TASK INSTRUCTIONS: Turn the listing below into a numbered list with one line per item, dropping the blank lines. Leave out the picture lines.

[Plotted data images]

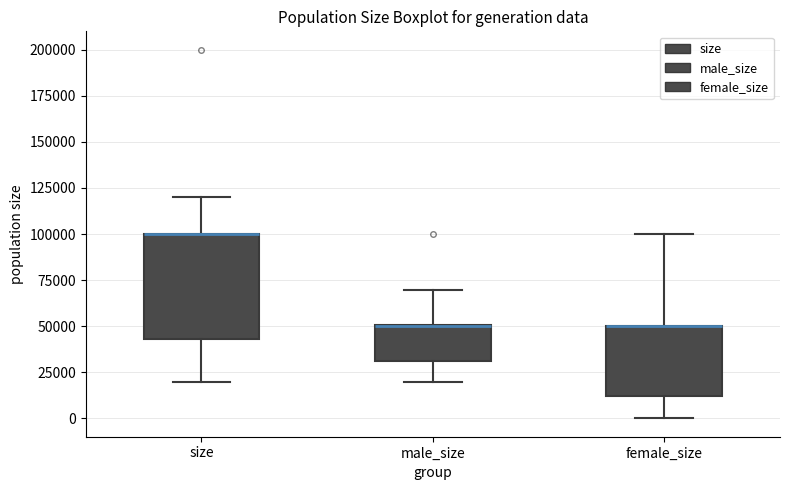

Where does the upper whisker of the box for female_size end on the y-axis? The values are not printed on the chart, so give them approximately, as read against the axis.

100000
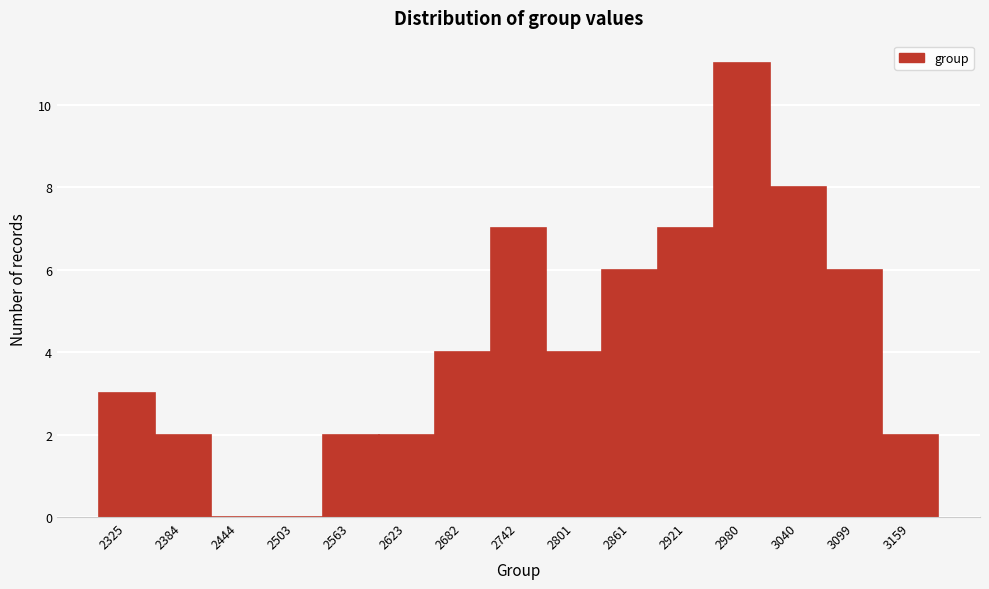

Reading right to left, list all the values displayed in this chart.

3159=2	3099=6	3040=8	2980=11	2921=7	2861=6	2801=4	2742=7	2682=4	2623=2	2563=2	2503=0	2444=0	2384=2	2325=3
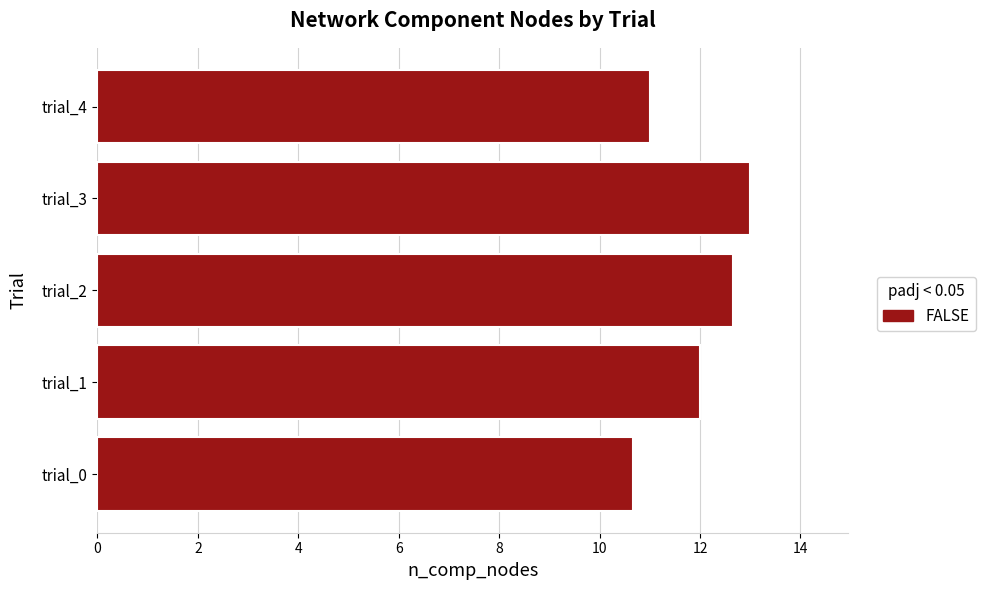

What is the ratio of the value at trial_4 to the value at trial_2?

0.9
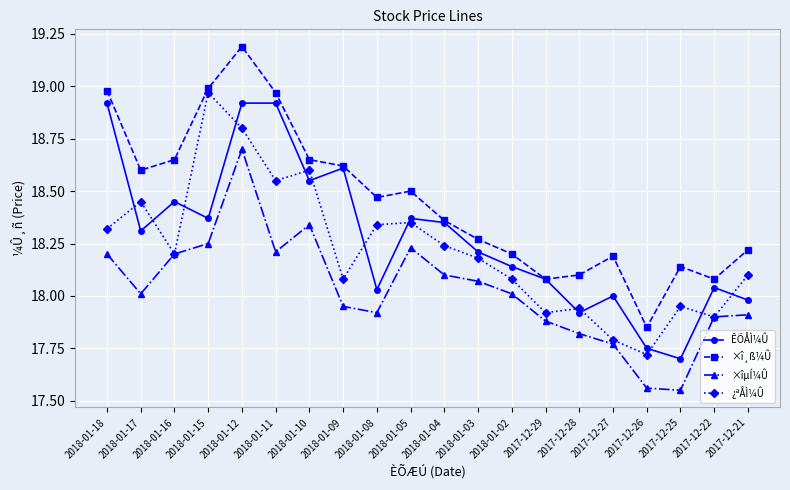

Between which two adjacent categories do ÊÕÅÌ¼Û and ¿ªÅÌ¼Û first intersect?

2018-01-18 and 2018-01-17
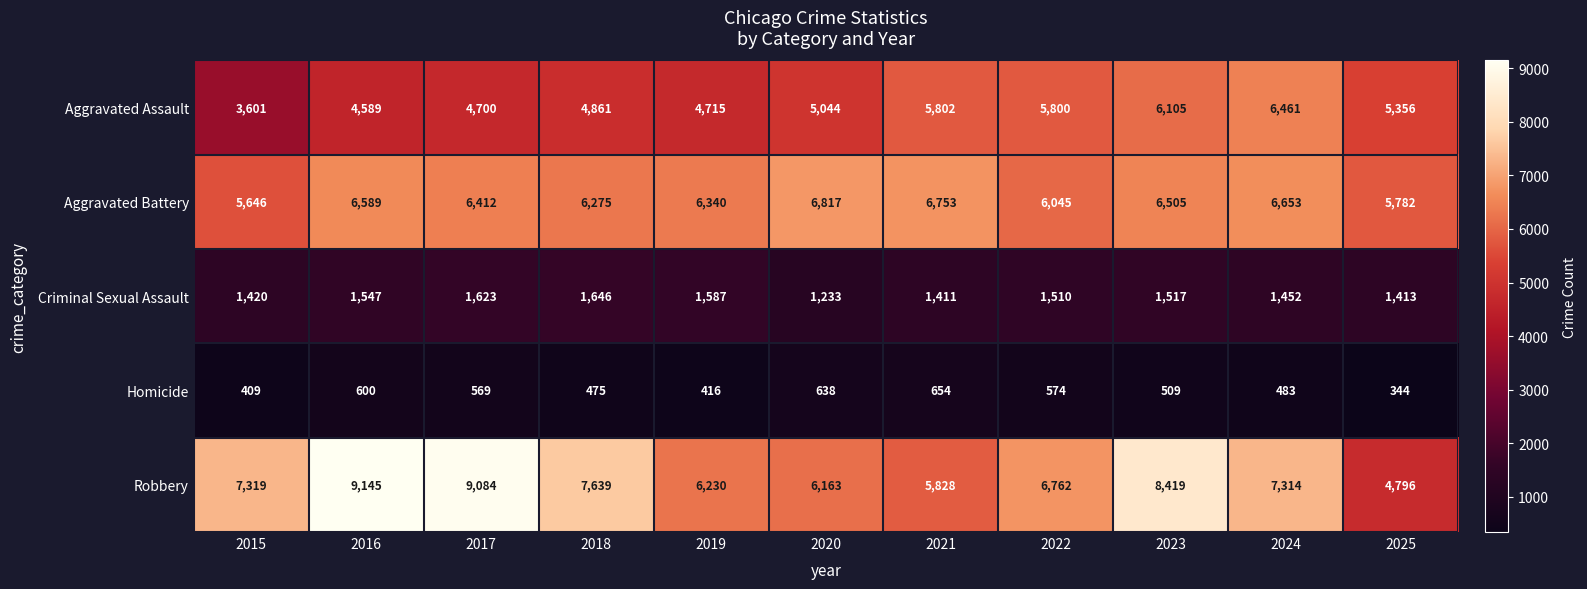

List the series in order of their peak value, lowest first.

Homicide, Criminal Sexual Assault, Aggravated Assault, Aggravated Battery, Robbery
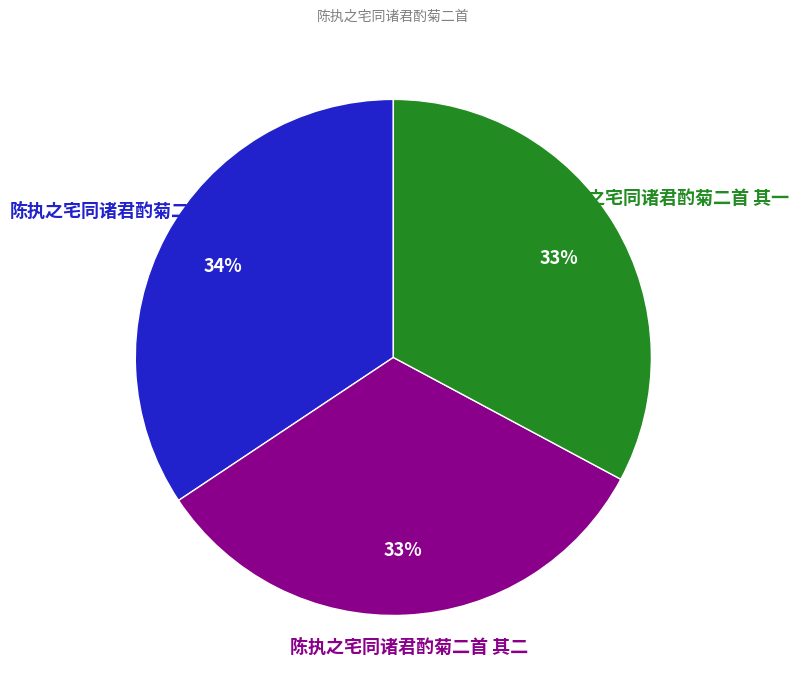

To the nearest percent, what is the average slice percentage?

33%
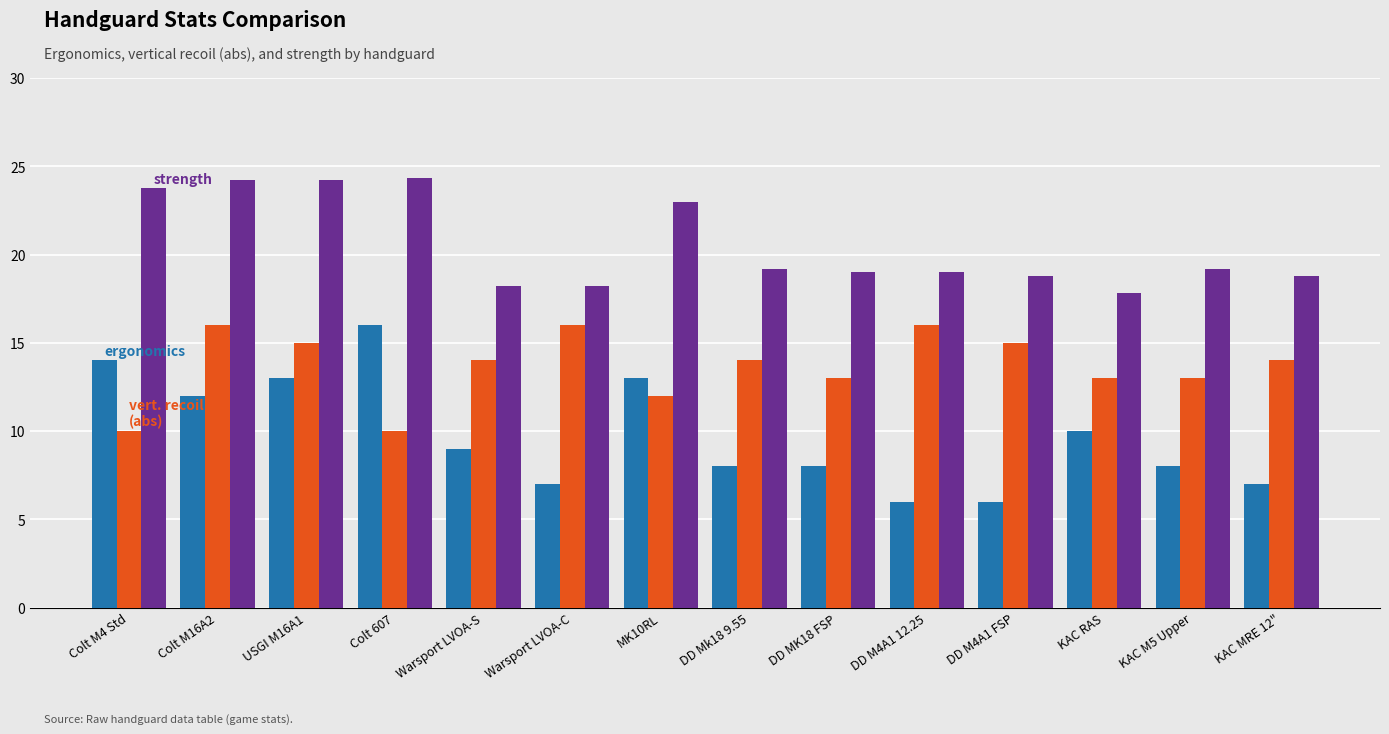

What is the total value across all series at Colt M16A2?

52.2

OUTPUT FOR THIS EXERCISE:
1. Where does the upper whisker of the box for female_size end on the y-axis? The values are not printed on the chart, so give them approximately, as read against the axis.
2. 100000
3. Reading right to left, list all the values displayed in this chart.
4. 3159=2	3099=6	3040=8	2980=11	2921=7	2861=6	2801=4	2742=7	2682=4	2623=2	2563=2	2503=0	2444=0	2384=2	2325=3
5. What is the ratio of the value at trial_4 to the value at trial_2?
6. 0.9
7. Between which two adjacent categories do ÊÕÅÌ¼Û and ¿ªÅÌ¼Û first intersect?
8. 2018-01-18 and 2018-01-17
9. List the series in order of their peak value, lowest first.
10. Homicide, Criminal Sexual Assault, Aggravated Assault, Aggravated Battery, Robbery
11. To the nearest percent, what is the average slice percentage?
12. 33%
13. What is the total value across all series at Colt M16A2?
14. 52.2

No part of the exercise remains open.